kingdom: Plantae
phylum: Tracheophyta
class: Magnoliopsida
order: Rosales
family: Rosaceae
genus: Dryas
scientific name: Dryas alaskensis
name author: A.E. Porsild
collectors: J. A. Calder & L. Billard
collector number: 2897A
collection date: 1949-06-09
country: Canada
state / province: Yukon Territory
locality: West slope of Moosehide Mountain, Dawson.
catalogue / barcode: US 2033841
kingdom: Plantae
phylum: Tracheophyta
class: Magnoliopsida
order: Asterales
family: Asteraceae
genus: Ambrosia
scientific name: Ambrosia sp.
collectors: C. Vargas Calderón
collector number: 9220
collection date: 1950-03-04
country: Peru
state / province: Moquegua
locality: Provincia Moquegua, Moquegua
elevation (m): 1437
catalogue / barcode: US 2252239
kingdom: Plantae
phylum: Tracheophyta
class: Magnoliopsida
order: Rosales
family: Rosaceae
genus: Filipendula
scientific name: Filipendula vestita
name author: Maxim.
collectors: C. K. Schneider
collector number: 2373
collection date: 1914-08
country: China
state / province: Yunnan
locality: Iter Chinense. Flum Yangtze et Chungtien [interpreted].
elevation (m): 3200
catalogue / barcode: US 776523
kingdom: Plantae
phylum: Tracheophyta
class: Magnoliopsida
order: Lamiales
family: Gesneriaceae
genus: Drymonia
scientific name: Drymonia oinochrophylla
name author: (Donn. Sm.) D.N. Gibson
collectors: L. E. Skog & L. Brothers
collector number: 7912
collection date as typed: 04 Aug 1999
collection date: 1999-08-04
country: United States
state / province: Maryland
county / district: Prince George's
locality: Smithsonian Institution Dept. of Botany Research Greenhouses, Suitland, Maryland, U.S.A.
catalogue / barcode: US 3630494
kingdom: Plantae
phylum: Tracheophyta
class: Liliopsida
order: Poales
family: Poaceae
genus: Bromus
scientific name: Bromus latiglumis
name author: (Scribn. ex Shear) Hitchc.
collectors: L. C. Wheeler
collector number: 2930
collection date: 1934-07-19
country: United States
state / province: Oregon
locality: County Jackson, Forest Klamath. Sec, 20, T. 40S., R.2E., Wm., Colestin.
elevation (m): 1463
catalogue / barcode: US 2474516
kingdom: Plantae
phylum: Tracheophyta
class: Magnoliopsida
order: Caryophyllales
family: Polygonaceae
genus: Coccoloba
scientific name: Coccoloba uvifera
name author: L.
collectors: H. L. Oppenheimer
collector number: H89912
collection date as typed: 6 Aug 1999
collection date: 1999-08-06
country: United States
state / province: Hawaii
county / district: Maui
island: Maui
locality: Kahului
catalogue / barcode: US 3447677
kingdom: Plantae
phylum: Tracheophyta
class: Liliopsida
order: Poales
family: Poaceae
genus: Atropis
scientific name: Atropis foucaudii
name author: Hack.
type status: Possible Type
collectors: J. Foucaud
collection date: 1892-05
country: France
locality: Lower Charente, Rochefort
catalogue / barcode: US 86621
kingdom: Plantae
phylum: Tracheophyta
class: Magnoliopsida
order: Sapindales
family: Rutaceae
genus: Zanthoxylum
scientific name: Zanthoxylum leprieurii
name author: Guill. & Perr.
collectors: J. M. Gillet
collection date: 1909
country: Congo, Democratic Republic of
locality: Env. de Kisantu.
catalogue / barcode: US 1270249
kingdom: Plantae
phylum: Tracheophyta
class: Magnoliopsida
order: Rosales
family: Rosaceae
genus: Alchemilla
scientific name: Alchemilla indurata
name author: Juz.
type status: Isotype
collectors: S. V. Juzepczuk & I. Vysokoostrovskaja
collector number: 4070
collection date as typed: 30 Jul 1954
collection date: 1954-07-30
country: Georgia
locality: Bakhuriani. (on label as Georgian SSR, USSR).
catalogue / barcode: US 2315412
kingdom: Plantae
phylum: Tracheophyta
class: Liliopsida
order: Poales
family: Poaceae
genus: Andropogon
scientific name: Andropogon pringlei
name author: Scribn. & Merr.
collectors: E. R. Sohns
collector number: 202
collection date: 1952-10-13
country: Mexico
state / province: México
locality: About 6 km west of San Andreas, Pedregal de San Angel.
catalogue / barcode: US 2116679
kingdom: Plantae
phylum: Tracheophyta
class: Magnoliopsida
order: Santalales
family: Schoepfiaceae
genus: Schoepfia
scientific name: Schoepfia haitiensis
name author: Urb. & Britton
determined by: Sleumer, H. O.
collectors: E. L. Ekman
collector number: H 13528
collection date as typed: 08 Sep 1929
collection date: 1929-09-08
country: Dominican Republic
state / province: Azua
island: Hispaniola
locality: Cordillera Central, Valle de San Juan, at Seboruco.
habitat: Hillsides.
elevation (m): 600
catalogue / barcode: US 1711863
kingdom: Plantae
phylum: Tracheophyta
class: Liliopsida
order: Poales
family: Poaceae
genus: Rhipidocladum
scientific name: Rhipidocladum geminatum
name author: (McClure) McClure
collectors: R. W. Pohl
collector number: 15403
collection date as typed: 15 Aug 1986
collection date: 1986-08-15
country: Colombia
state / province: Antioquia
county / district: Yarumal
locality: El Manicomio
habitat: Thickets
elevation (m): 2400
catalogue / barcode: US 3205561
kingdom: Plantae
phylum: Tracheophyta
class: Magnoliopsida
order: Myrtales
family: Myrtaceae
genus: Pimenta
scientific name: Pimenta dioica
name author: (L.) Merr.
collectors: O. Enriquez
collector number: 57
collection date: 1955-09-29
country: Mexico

* * * *

Please reproduce the listing above, switching every "collectors" to "collected by" and leaving everything else as it is.

kingdom: Plantae
phylum: Tracheophyta
class: Magnoliopsida
order: Rosales
family: Rosaceae
genus: Dryas
scientific name: Dryas alaskensis
name author: A.E. Porsild
collected by: J. A. Calder & L. Billard
collector number: 2897A
collection date: 1949-06-09
country: Canada
state / province: Yukon Territory
locality: West slope of Moosehide Mountain, Dawson.
catalogue / barcode: US 2033841
kingdom: Plantae
phylum: Tracheophyta
class: Magnoliopsida
order: Asterales
family: Asteraceae
genus: Ambrosia
scientific name: Ambrosia sp.
collected by: C. Vargas Calderón
collector number: 9220
collection date: 1950-03-04
country: Peru
state / province: Moquegua
locality: Provincia Moquegua, Moquegua
elevation (m): 1437
catalogue / barcode: US 2252239
kingdom: Plantae
phylum: Tracheophyta
class: Magnoliopsida
order: Rosales
family: Rosaceae
genus: Filipendula
scientific name: Filipendula vestita
name author: Maxim.
collected by: C. K. Schneider
collector number: 2373
collection date: 1914-08
country: China
state / province: Yunnan
locality: Iter Chinense. Flum Yangtze et Chungtien [interpreted].
elevation (m): 3200
catalogue / barcode: US 776523
kingdom: Plantae
phylum: Tracheophyta
class: Magnoliopsida
order: Lamiales
family: Gesneriaceae
genus: Drymonia
scientific name: Drymonia oinochrophylla
name author: (Donn. Sm.) D.N. Gibson
collected by: L. E. Skog & L. Brothers
collector number: 7912
collection date as typed: 04 Aug 1999
collection date: 1999-08-04
country: United States
state / province: Maryland
county / district: Prince George's
locality: Smithsonian Institution Dept. of Botany Research Greenhouses, Suitland, Maryland, U.S.A.
catalogue / barcode: US 3630494
kingdom: Plantae
phylum: Tracheophyta
class: Liliopsida
order: Poales
family: Poaceae
genus: Bromus
scientific name: Bromus latiglumis
name author: (Scribn. ex Shear) Hitchc.
collected by: L. C. Wheeler
collector number: 2930
collection date: 1934-07-19
country: United States
state / province: Oregon
locality: County Jackson, Forest Klamath. Sec, 20, T. 40S., R.2E., Wm., Colestin.
elevation (m): 1463
catalogue / barcode: US 2474516
kingdom: Plantae
phylum: Tracheophyta
class: Magnoliopsida
order: Caryophyllales
family: Polygonaceae
genus: Coccoloba
scientific name: Coccoloba uvifera
name author: L.
collected by: H. L. Oppenheimer
collector number: H89912
collection date as typed: 6 Aug 1999
collection date: 1999-08-06
country: United States
state / province: Hawaii
county / district: Maui
island: Maui
locality: Kahului
catalogue / barcode: US 3447677
kingdom: Plantae
phylum: Tracheophyta
class: Liliopsida
order: Poales
family: Poaceae
genus: Atropis
scientific name: Atropis foucaudii
name author: Hack.
type status: Possible Type
collected by: J. Foucaud
collection date: 1892-05
country: France
locality: Lower Charente, Rochefort
catalogue / barcode: US 86621
kingdom: Plantae
phylum: Tracheophyta
class: Magnoliopsida
order: Sapindales
family: Rutaceae
genus: Zanthoxylum
scientific name: Zanthoxylum leprieurii
name author: Guill. & Perr.
collected by: J. M. Gillet
collection date: 1909
country: Congo, Democratic Republic of
locality: Env. de Kisantu.
catalogue / barcode: US 1270249
kingdom: Plantae
phylum: Tracheophyta
class: Magnoliopsida
order: Rosales
family: Rosaceae
genus: Alchemilla
scientific name: Alchemilla indurata
name author: Juz.
type status: Isotype
collected by: S. V. Juzepczuk & I. Vysokoostrovskaja
collector number: 4070
collection date as typed: 30 Jul 1954
collection date: 1954-07-30
country: Georgia
locality: Bakhuriani. (on label as Georgian SSR, USSR).
catalogue / barcode: US 2315412
kingdom: Plantae
phylum: Tracheophyta
class: Liliopsida
order: Poales
family: Poaceae
genus: Andropogon
scientific name: Andropogon pringlei
name author: Scribn. & Merr.
collected by: E. R. Sohns
collector number: 202
collection date: 1952-10-13
country: Mexico
state / province: México
locality: About 6 km west of San Andreas, Pedregal de San Angel.
catalogue / barcode: US 2116679
kingdom: Plantae
phylum: Tracheophyta
class: Magnoliopsida
order: Santalales
family: Schoepfiaceae
genus: Schoepfia
scientific name: Schoepfia haitiensis
name author: Urb. & Britton
determined by: Sleumer, H. O.
collected by: E. L. Ekman
collector number: H 13528
collection date as typed: 08 Sep 1929
collection date: 1929-09-08
country: Dominican Republic
state / province: Azua
island: Hispaniola
locality: Cordillera Central, Valle de San Juan, at Seboruco.
habitat: Hillsides.
elevation (m): 600
catalogue / barcode: US 1711863
kingdom: Plantae
phylum: Tracheophyta
class: Liliopsida
order: Poales
family: Poaceae
genus: Rhipidocladum
scientific name: Rhipidocladum geminatum
name author: (McClure) McClure
collected by: R. W. Pohl
collector number: 15403
collection date as typed: 15 Aug 1986
collection date: 1986-08-15
country: Colombia
state / province: Antioquia
county / district: Yarumal
locality: El Manicomio
habitat: Thickets
elevation (m): 2400
catalogue / barcode: US 3205561
kingdom: Plantae
phylum: Tracheophyta
class: Magnoliopsida
order: Myrtales
family: Myrtaceae
genus: Pimenta
scientific name: Pimenta dioica
name author: (L.) Merr.
collected by: O. Enriquez
collector number: 57
collection date: 1955-09-29
country: Mexico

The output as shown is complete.